Form Intelligence + Decision Engine

  • Read intelligence config (mode, rules, decision code, sections, test personas)
  • Save Decision Engine code with validators (forbidden globals, hallucinated question ids, missing default export)
  • AI-generate Decision Engine code from a brief (IR extraction → render → critique)
  • Test code in the WASM sandbox against synthetic answers (0 credits)
  • Regenerate the cached AI outcome on a single response

Import

Point at any form URL — Google Forms is parsed deterministically; everything else falls through to the LLM mapper. Returns a validated FormDefinition + an import report flagging fields that couldn't map cleanly.

Prefill links

Compose ?question_id=value URLs without manual encoding. Validates every key against the stored form, so a typo returns 400 instead of silently dropping.

Webhooks

  • Full CRUD on subscriptions (URL + events + active flag)
  • Secret is returned once on creation (mirroring API key behaviour)
  • Per-webhook delivery log with status, latency, and error attempts

Workspace

  • GET /workspace — whoami: id, name, plan, credit balance, plan renewal date
  • GET /usage — recent credit ledger entries
  • GET /workspace/audit-log — form creates, member invites, key issuances, etc.
  • GET /forms/{id}/analytics — views, starts, completions, partials, funnel, per-question summaries

Limits + plan gates

  • Bodies cap at 1 MB (forms cap at ~200 KB).
  • Free plan: 1 webhook subscription. Pro+: unlimited.
  • AI endpoints debit workspace credits per the same usage page schedule as the dashboard. Out of credits returns 402 insufficient_credits with details: { required, balance, reason }.

Webhooks vs API

Use webhooks for real-time delivery — every submission posts a single HMAC-SHA256-signed JSON payload to your URL, retried on failure. See /developers for the payload shape and signature verification recipe.

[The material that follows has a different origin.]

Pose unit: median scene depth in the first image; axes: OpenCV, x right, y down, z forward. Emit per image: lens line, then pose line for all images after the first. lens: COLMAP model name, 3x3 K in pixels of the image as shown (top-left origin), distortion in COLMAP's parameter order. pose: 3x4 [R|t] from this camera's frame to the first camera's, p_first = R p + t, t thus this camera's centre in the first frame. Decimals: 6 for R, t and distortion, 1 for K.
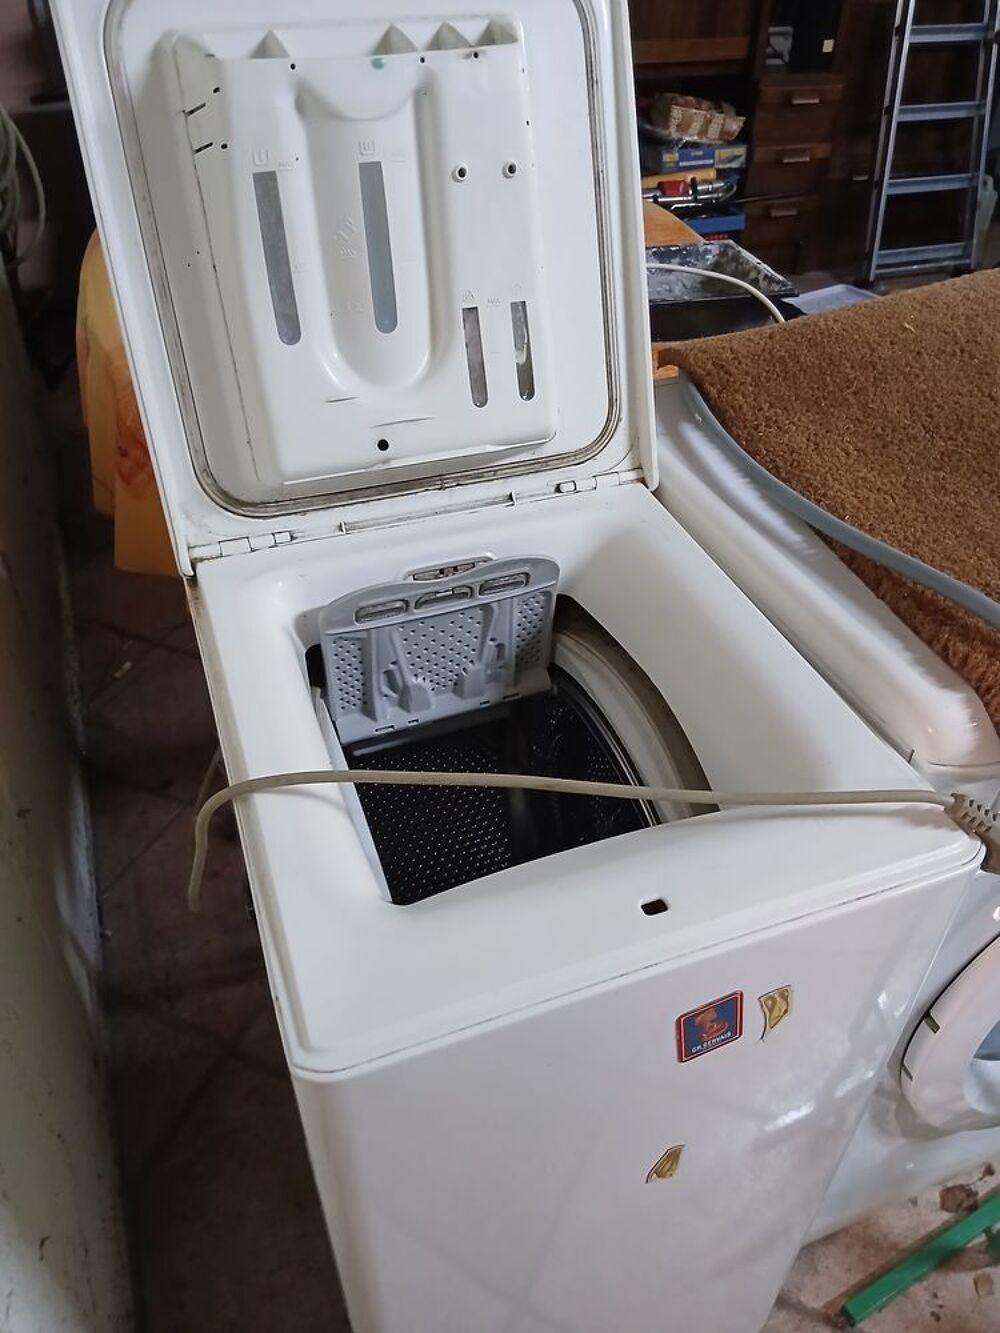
lens RADIAL K [[993.7, 0, 503.8], [0, 993.7, 714.9], [0, 0, 1]] dist [0.060421, -0.114193]
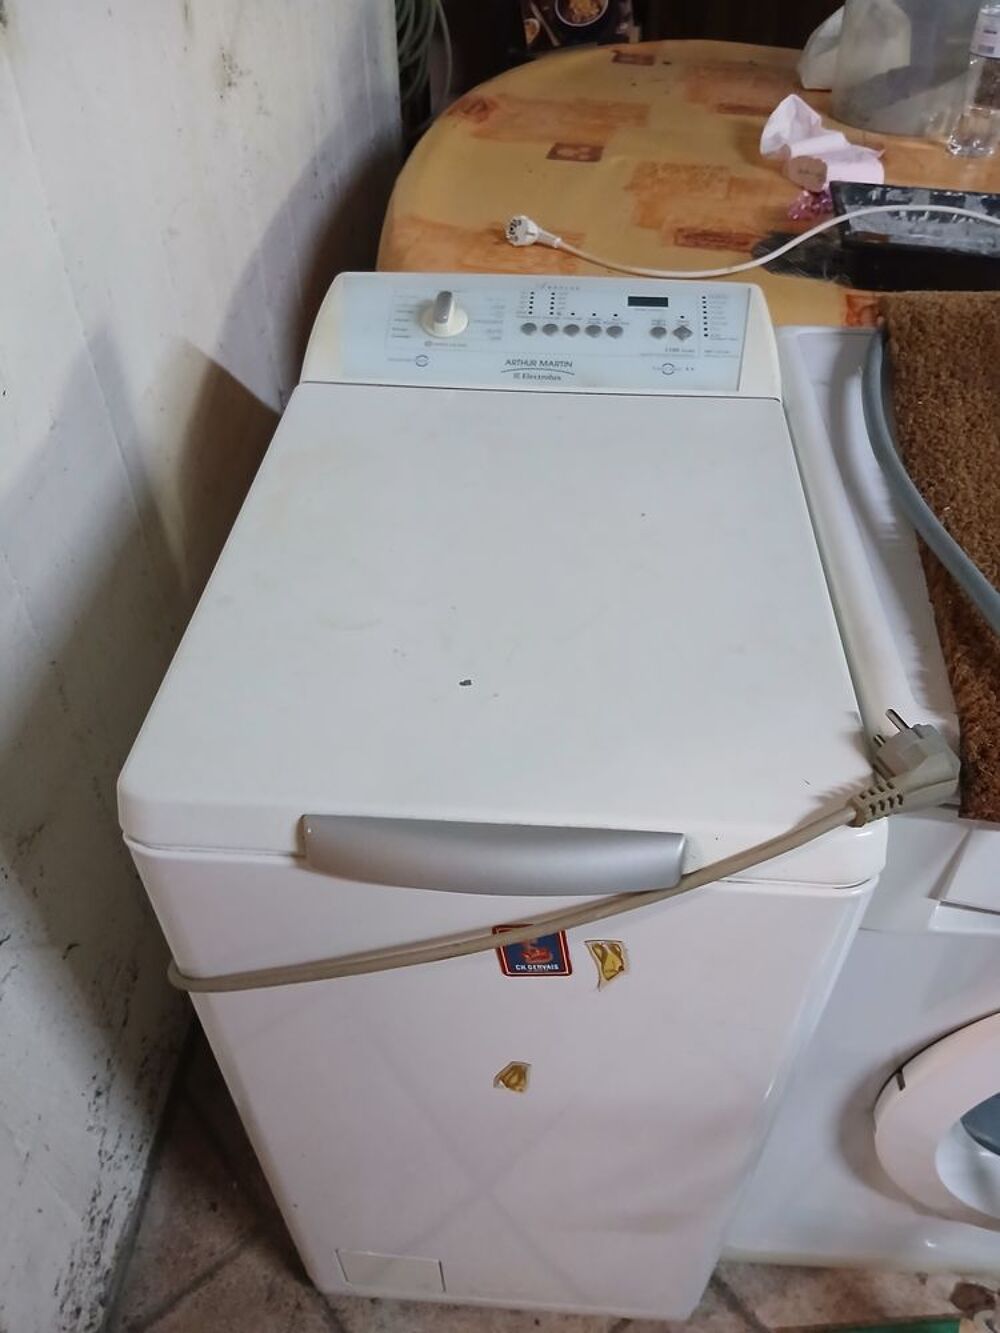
lens RADIAL K [[993.7, 0, 503.8], [0, 993.7, 714.9], [0, 0, 1]] dist [0.060421, -0.114193]
pose [[0.907599, 0.295522, -0.298214, 0.277701], [-0.273403, 0.955077, 0.114366, -0.015443], [0.318615, -0.022266, 0.947623, 0.027998]]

Use the API for everything else: cron-driven syncs, on-demand fetches, BI pipelines, internal admin tools, and anything that needs to mutate (create / edit / delete).

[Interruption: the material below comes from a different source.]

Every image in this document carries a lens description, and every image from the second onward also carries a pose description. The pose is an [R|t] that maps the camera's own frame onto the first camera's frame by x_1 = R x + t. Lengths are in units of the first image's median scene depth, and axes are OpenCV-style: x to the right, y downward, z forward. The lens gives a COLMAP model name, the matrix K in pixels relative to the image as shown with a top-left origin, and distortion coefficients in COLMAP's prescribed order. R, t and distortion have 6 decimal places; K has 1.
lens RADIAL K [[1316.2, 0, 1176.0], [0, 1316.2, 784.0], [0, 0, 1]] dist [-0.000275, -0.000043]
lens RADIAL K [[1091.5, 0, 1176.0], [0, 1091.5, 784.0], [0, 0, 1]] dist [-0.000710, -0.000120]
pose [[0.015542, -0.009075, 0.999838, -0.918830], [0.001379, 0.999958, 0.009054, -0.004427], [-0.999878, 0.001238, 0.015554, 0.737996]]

MCP — drive Askery from any AI agent

The MCP server is a Model Context Protocol bridge over the same REST API. Wire it into Claude Desktop, Cursor, or any MCP-capable client and your agent can operate Askery directly: build forms by name, fetch responses, codegen Decision Engines, manage webhooks. Same scopes, same audit trail, same rate limits — agents are first-class clients, not a separate world.